The ministry is also looking at improving mutual recognition agreements (MRAs) with different countries so that product standards are as per the requirements of the importing countries.
Standards for goods and services should help in promoting global trade and not act as non-tariff barriers, the official added.
According to a report of the economic think tank Global Trade Research Initiative (GTRI), India needs to act in a fast-track manner for removal of non-trade barriers (NTBs), being faced by domestic exporters in different countries like the US, China and Japan, to achieve one trillion dollar outbound shipment target for goods by 2030.

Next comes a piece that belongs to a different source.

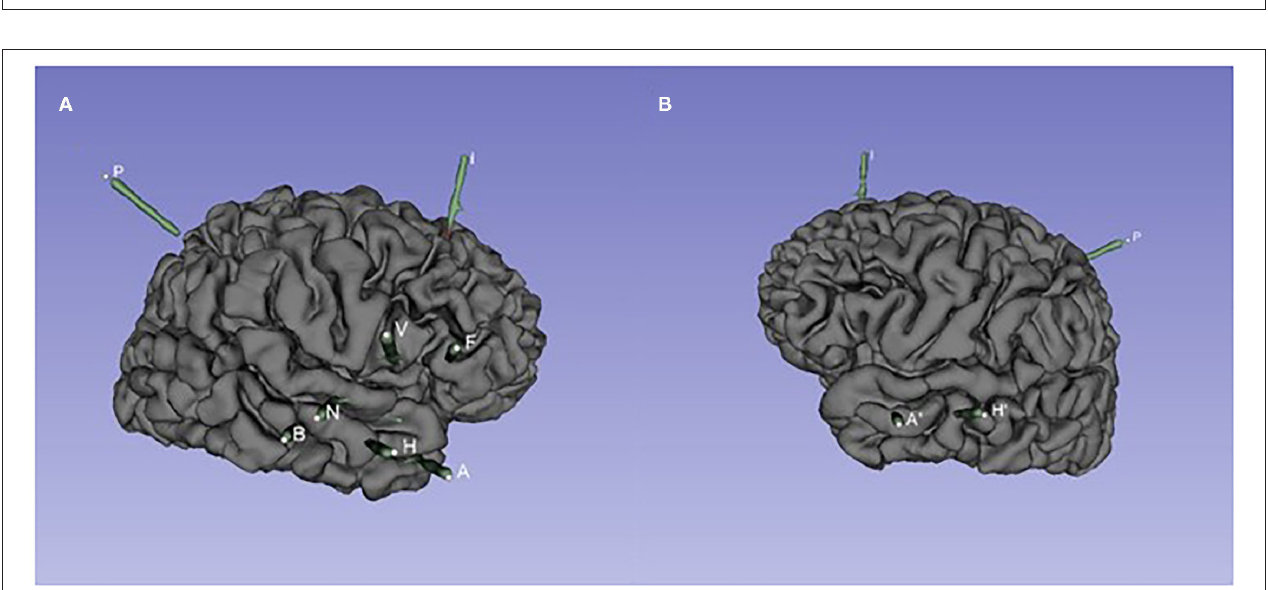
FIGURE 1 | (A) T1-weighted MRI and PET results of case 1. No abnormality was found in MRI, while hypometabolism was identified in the right superior temporal gyrus. (B) Stereoelectroencephalography (SEEG) signals in the ictal period. Fast activities originated from the right superior temporal gyrus ‹ (N1-8) and spread rapidly to the right insular lobe › (I3-8) and hippocampus fi (H1-3, B1-3). White arrow: the location of the electrodes N in MRI (right superior temporal gyrus).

It has asked for upgrading domestic systems, in cases where Indian products are rejected due to quality issues; and retaliating if unreasonable standards or rules continue to obstruct exports from New Delhi.Key Indian exports that routinely face high barriers include chillies, tea, basmati rice, milk, poultry, bovine meat, fish, chemicals products to EU; sesame seed, black tiger shrimps, medicines, apparels to Japan; food, meat, fish, dairy, industrial products to China; shrimps to the US; and bovine meat to South Korea, the report has said.According to the report, the other products which face these barriers include ceramic tiles in Egypt; chili in Mexico; medicines in Argentina; microbiological reagents in Saudi Arabia; electrical, medical devices, household appliances in Brazil; veterinary pharmaceuticals, feed additives, Machinery in Russia.
Most non-tariff measures (NTMs) are domestic rules created by countries with an aim to protect human, animal or plant health and environment. NTM may be technical measures like regulations, standards, testing, certification, pre-shipment inspection or non-technical measures like quotas, import licensing, subsidies, government procurement restrictions.
When NTMs become arbitrary, beyond scientific justification, they create hurdles for trade and are called NTBs (non-tariff barriers).